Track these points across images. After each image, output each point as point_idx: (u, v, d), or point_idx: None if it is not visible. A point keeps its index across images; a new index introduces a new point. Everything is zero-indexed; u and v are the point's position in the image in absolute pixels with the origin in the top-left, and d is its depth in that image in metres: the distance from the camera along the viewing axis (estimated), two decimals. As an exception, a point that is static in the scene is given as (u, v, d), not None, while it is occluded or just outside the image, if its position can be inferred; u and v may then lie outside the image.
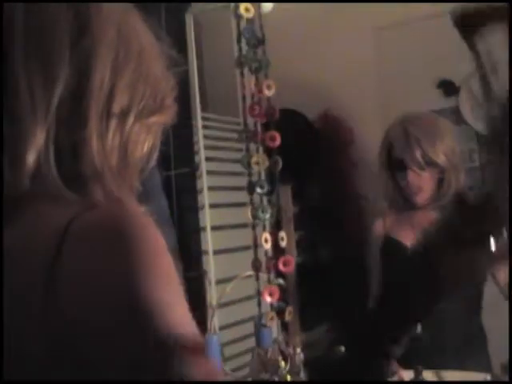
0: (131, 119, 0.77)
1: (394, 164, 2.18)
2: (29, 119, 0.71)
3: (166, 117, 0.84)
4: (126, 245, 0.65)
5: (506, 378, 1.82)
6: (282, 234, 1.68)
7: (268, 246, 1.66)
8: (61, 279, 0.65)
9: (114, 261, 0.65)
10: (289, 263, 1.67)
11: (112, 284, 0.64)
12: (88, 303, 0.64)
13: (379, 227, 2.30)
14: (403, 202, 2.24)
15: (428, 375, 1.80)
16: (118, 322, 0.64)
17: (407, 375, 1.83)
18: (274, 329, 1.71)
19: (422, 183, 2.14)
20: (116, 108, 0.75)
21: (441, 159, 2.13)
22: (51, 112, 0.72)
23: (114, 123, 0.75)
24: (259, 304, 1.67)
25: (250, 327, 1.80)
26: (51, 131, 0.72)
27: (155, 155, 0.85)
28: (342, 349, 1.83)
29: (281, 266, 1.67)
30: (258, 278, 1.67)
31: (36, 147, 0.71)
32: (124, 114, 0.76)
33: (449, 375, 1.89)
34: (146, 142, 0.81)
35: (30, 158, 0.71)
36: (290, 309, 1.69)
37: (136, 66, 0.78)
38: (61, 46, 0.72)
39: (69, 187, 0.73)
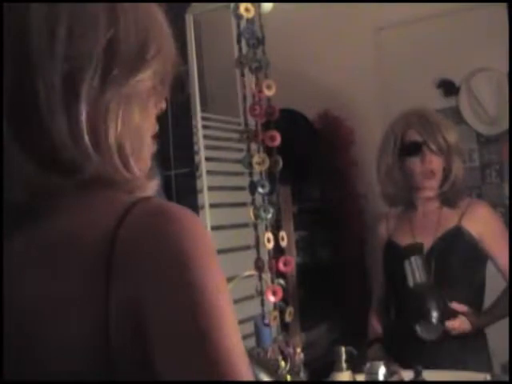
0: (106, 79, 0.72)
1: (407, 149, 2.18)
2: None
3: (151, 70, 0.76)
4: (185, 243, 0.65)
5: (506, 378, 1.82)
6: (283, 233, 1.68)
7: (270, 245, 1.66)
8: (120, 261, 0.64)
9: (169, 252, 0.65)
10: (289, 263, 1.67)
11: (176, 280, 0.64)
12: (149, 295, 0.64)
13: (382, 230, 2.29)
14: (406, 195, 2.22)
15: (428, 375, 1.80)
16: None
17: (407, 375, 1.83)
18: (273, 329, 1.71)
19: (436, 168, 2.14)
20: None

---

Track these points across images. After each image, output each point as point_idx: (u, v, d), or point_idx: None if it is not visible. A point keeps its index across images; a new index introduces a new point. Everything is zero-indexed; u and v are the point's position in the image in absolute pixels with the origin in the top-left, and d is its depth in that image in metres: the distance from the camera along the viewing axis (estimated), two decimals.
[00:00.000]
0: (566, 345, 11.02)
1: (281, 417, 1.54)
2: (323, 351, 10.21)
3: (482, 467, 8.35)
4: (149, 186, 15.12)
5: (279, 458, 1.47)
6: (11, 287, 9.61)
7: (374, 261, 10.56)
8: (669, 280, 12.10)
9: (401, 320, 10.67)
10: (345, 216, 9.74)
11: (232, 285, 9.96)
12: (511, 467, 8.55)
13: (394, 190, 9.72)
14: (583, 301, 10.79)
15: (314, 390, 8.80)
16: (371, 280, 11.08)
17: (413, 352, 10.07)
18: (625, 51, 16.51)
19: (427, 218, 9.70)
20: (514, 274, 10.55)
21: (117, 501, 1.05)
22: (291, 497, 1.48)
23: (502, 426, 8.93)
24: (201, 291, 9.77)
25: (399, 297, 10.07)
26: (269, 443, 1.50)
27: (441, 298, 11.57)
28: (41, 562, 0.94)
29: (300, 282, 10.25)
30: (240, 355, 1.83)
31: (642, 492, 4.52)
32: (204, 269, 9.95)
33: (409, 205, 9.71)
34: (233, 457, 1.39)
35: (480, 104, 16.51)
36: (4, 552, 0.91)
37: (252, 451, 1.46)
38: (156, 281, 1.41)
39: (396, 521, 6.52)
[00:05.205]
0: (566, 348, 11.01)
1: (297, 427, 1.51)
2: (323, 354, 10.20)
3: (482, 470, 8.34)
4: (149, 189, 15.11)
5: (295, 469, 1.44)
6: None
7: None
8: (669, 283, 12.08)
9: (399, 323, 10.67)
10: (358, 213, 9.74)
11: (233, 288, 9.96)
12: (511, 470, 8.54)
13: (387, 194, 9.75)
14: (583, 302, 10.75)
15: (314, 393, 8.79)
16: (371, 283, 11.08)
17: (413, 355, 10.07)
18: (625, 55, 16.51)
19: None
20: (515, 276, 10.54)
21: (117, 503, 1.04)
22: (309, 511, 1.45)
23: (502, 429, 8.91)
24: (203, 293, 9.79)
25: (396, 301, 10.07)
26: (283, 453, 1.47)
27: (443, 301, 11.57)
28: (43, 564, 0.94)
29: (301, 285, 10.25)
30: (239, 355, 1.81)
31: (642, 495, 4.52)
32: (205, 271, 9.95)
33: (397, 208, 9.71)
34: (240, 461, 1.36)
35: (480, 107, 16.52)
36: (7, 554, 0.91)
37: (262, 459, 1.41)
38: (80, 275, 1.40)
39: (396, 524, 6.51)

AIM OF THE TASK | Gather each line of the records holding the string "zero".

EXPECTED OUTPUT |
Track these points across images. After each image, output each point as point_idx: (u, v, d), or point_idx: None if it is not visible. A point keeps its index across images; a new index introduces a new point. Everything is zero-indexed; u and v are the point's position in the image in absolute pixels with the origin in the top-left, and d is its depth in that image in metres: the distance from the camera along the viewing axis (estimated), two decimals. As an exception, a point that is static in the scene is given as (u, v, d), not None, while it is occluded or just outside the image, if its position can be inferred; u and v may then lie outside the image.
Track these points across images. After each image, output each point as point_idx: (u, v, d), or point_idx: None if it is not visible. A point keeps its index across images; a new index introduces a new point. Everything is zero-indexed; u and v are the point's position in the image in absolute pixels with the origin in the top-left, and d is its depth in that image in metres: the distance from the camera along the viewing axis (estimated), two decimals.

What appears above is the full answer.